The real racing footage is, well, realistic, but also really confusing, because the audience never knows which bike is supposed to be whose. Also, the producers must not have purchased the rights to ENOUGH footage; the same shots get used over and over.
The story is tied together through minutes-long voice-overs of an unseen "track announcer" who captures the realism of an excruciatingly boring announcer by mumbling and stumbling. But listen close; he's telling you the entire plot. Much easier than actually acting it out, don't you think? Thankfully, the film eventually uses the clearly understandable Spinning Newspapers Device to let us know the race results. Yes, really; it's THAT cliché.
The biggest disappointment of this movie is the fact that there is so little of Barry in it. Of the 93 minutes this movie lasts, Barry is on-screen for only 18 minutes; all the rest is racing footage and other actors.
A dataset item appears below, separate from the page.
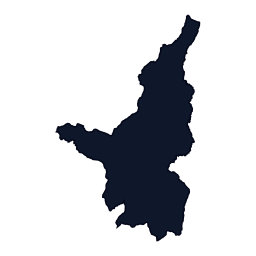 the district of Natividade, Tocantins, Brazil
{"feature_id": "56859067B45989324598243", "entity_name": "Natividade", "entity_type": "district", "adm_level": 2, "iso_a3": "BRA", "parent_name": "Brazil", "parent_adm1": "Tocantins", "projection": "robinson", "projection_center": [-47.662, -11.727], "detail": "fine", "context": "isolated", "style": "filled", "palette": "ink", "viewbox_px": 256, "rotation_deg": 0, "n_neighbors": 0, "source": "geoboundaries", "source_scale": "gbopen_adm2", "svg_char_len": 5909}
<svg xmlns="http://www.w3.org/2000/svg" viewBox="0 0 256 256"><path d="M197.9,22.2L190.9,19.2L190.1,18.1L189.3,16.3L187.9,15.4L187.3,15.8L186.7,16.5L186.6,18.8L185.9,21.2L186.0,22.0L185.1,23.4L185.0,24.9L184.3,26.9L183.6,27.3L182.7,28.2L182.4,28.9L182.2,32.9L181.8,33.8L180.6,35.0L179.2,37.7L177.6,38.8L177.2,39.9L176.6,40.6L175.7,40.5L171.9,44.6L168.5,45.2L167.2,46.1L166.2,45.6L165.2,44.7L164.3,44.5L162.9,45.1L163.3,45.6L163.3,46.4L162.8,46.8L162.6,47.5L161.2,47.7L160.7,48.2L160.7,51.4L159.5,54.8L159.1,57.4L158.1,59.3L157.3,59.9L156.6,61.2L155.1,62.4L154.4,62.7L153.8,61.4L153.2,61.8L150.8,61.8L146.2,65.8L144.6,66.8L144.1,67.5L143.4,69.2L142.6,69.5L141.9,70.8L142.2,72.6L141.9,73.4L142.1,74.1L141.3,74.6L139.4,74.7L139.0,75.5L138.9,76.3L138.4,76.7L139.0,78.3L139.2,80.1L140.4,81.3L140.5,82.1L140.2,83.8L140.7,84.3L142.0,84.7L143.5,85.5L144.3,86.6L144.6,88.4L144.3,90.1L144.5,90.7L143.6,91.9L143.1,93.5L142.5,94.3L141.9,96.7L141.4,97.4L140.2,97.7L139.8,98.1L138.4,100.5L137.8,103.7L137.9,105.8L138.9,107.3L137.9,111.1L136.5,112.8L135.8,112.9L134.5,113.8L133.2,114.0L131.8,114.7L130.5,116.2L128.7,117.3L127.4,118.6L125.0,119.7L124.8,120.4L123.5,120.7L122.1,121.7L121.0,123.8L121.2,124.4L119.3,125.4L118.0,126.6L117.9,127.5L117.4,128.0L116.2,128.6L114.6,128.8L114.1,129.7L113.7,131.5L113.2,132.4L113.1,133.5L112.4,134.1L112.6,134.9L112.2,135.4L111.6,135.8L109.4,135.4L107.7,134.1L106.9,134.1L105.9,133.4L99.4,131.3L96.8,129.7L95.6,129.3L94.0,129.6L92.6,131.6L91.7,131.9L87.9,132.1L85.4,130.8L84.6,129.6L84.5,128.9L83.4,127.7L83.4,126.0L78.3,123.9L77.6,123.9L77.1,124.4L77.0,125.4L76.0,126.7L75.2,126.8L73.7,126.6L72.4,125.9L71.2,125.8L69.4,123.9L67.8,123.5L65.7,124.4L64.3,125.6L63.3,126.1L60.9,126.7L60.1,127.2L58.3,126.8L58.2,127.8L57.6,128.0L57.1,129.6L57.2,130.5L56.4,131.8L58.1,132.1L60.0,134.4L60.2,136.0L59.9,137.7L60.5,138.8L61.1,139.5L62.0,139.5L62.6,138.7L63.2,138.5L64.0,138.6L64.8,139.1L65.3,140.0L68.4,141.2L68.2,142.0L69.0,142.0L69.4,141.2L70.8,140.9L72.1,139.6L72.7,139.8L73.3,140.4L74.6,140.7L74.0,142.5L74.0,143.4L75.5,143.5L75.7,144.4L75.5,145.4L77.1,146.3L76.6,148.3L76.9,149.4L78.3,150.1L78.9,150.8L79.1,151.9L80.0,152.5L80.8,152.4L83.4,153.4L83.7,154.0L84.4,154.6L86.6,155.9L87.1,156.8L87.8,157.3L89.2,157.5L90.6,158.2L91.4,158.3L92.9,159.4L98.4,160.0L101.6,161.6L103.3,163.3L103.8,164.3L104.3,166.7L104.8,167.4L105.0,168.1L106.2,168.9L106.7,171.8L106.8,172.8L106.4,173.3L105.8,176.6L106.2,177.6L106.9,178.3L107.8,178.4L108.4,180.2L108.2,181.1L106.3,184.3L106.1,186.7L106.3,187.7L106.1,188.9L105.4,190.6L102.9,195.0L102.8,196.1L102.8,197.3L104.2,197.4L105.2,198.4L105.4,199.5L105.4,200.7L106.3,204.2L108.4,206.7L109.5,210.1L110.1,210.7L110.7,210.7L112.5,208.5L114.2,208.4L114.7,206.7L115.4,206.3L116.2,205.9L117.0,206.0L118.3,204.6L119.3,204.5L119.9,204.0L122.3,203.3L124.2,201.0L124.1,203.1L125.5,205.7L125.2,210.8L124.5,212.5L123.9,213.3L122.8,213.5L121.7,214.7L119.4,216.5L118.4,218.1L118.0,219.0L116.5,221.2L116.4,222.1L116.0,222.7L116.9,224.3L117.6,224.8L117.7,225.8L117.4,227.0L120.2,224.7L121.1,222.9L121.7,222.6L122.8,223.5L125.4,224.2L127.0,224.0L128.3,224.5L129.6,224.5L130.4,225.0L131.3,226.6L132.6,227.1L134.0,226.8L134.7,226.2L135.8,224.7L137.8,224.6L140.0,223.9L143.0,224.4L143.8,224.1L145.7,222.5L146.5,222.2L147.2,222.3L147.8,222.9L148.0,223.7L148.0,225.8L148.6,226.8L149.6,227.8L150.3,231.0L151.5,233.8L151.9,234.3L153.4,234.7L156.7,236.5L157.0,240.6L157.7,240.6L160.2,239.0L161.2,238.1L162.8,237.3L165.4,235.1L166.0,234.4L166.2,231.7L166.9,230.8L167.9,230.5L170.2,231.4L171.1,231.2L172.9,231.6L173.4,232.2L174.8,232.8L175.9,235.0L177.5,234.7L178.9,235.0L179.5,234.8L180.7,233.5L180.8,231.8L180.5,231.1L180.9,230.3L181.8,229.8L181.9,228.7L181.7,227.1L181.7,224.6L182.0,223.9L181.8,223.1L181.9,222.3L182.5,222.0L183.0,221.0L183.3,217.4L183.7,215.5L183.1,212.4L184.1,210.7L184.2,208.7L183.8,207.2L184.1,205.8L184.6,205.2L184.8,203.6L185.4,202.7L186.7,198.6L187.4,197.7L187.9,195.5L189.2,192.7L189.3,191.1L189.0,190.4L189.1,189.5L186.1,186.5L184.8,184.8L183.9,183.0L182.2,182.4L181.1,181.0L180.4,181.1L179.8,180.8L179.7,179.8L178.3,178.9L178.9,177.1L177.7,175.0L175.1,173.1L174.6,172.4L173.2,171.9L172.6,172.0L171.8,172.6L170.2,171.9L168.7,170.8L167.9,170.7L167.8,168.6L168.5,166.7L169.1,166.1L169.0,165.3L169.3,164.0L170.4,163.1L170.5,162.4L171.2,162.5L173.0,162.1L173.9,162.3L174.2,161.1L173.6,160.1L174.1,159.7L175.0,159.8L175.8,159.4L176.2,158.7L176.3,157.9L176.2,156.0L176.8,155.4L177.5,155.5L178.3,156.1L179.2,155.1L179.9,155.3L180.4,154.7L181.1,155.3L182.1,155.5L183.5,154.6L184.8,155.6L185.7,155.4L185.6,154.4L187.4,153.8L187.6,153.1L188.8,152.8L188.6,152.0L190.4,150.5L190.1,148.7L191.3,146.2L190.9,145.4L191.8,144.1L191.6,142.7L192.4,142.0L193.0,142.4L193.6,142.3L194.2,141.8L192.8,138.5L191.5,136.9L191.5,136.0L191.7,135.2L191.5,134.3L191.0,133.0L189.6,131.1L189.5,129.5L188.9,129.3L188.4,126.8L188.0,126.1L187.3,126.1L187.4,125.1L187.2,124.1L187.8,122.3L188.5,121.7L189.5,122.3L189.9,121.6L189.4,120.7L189.3,119.4L190.2,119.6L190.2,118.6L190.6,116.6L190.2,115.1L191.1,113.9L190.8,113.3L191.6,111.7L192.1,111.3L192.3,108.5L191.4,106.3L190.8,106.3L191.1,105.5L191.0,104.7L188.8,102.6L189.2,101.6L190.5,100.7L190.7,99.9L190.6,99.2L192.0,97.8L191.4,95.8L191.7,94.6L192.6,94.7L194.1,91.6L193.8,91.0L193.8,89.9L192.9,89.5L192.8,87.6L192.0,87.2L191.6,86.2L189.8,85.1L189.4,84.4L187.9,84.3L187.2,83.6L186.8,84.1L186.1,84.2L185.8,83.4L186.4,82.0L186.3,81.2L185.6,80.7L184.0,80.5L183.0,79.2L183.3,78.6L183.6,75.6L184.0,75.1L184.2,71.8L183.3,70.8L182.9,69.9L182.1,66.8L182.2,65.8L183.0,64.4L182.7,62.1L183.7,61.6L184.4,60.1L185.0,59.7L184.3,57.2L184.7,56.3L184.9,54.3L186.7,53.1L186.0,51.6L186.5,50.8L186.8,49.3L189.3,45.0L190.8,44.6L191.0,43.8L193.2,41.0L194.5,38.6L194.8,36.9L195.8,35.9L197.8,31.7L198.0,30.7L197.6,29.7L197.8,28.9L198.3,28.5L199.4,25.3L199.4,23.6L199.6,22.9L199.3,22.3L198.7,22.0L197.9,22.2Z" fill="#0f172a" stroke="#020617" stroke-width="1.5"/></svg>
On camera, Sheene displays the sincere yet breezy confidence that endeared him to the public. In a better movie, he could have been a very enjoyable dramatic actor. The only scene in which Sheene seemed awkward and ill-at-ease was the final "championship" podium interview. Barry seemed uncomfortable pretending he'd won a contest that he really hadn't. Or perhaps I just felt uncomfortable for him. A documentary of Barry Sheene's struggle to race competitively in 1983 would be a much more interesting film, and a much more fitting legacy.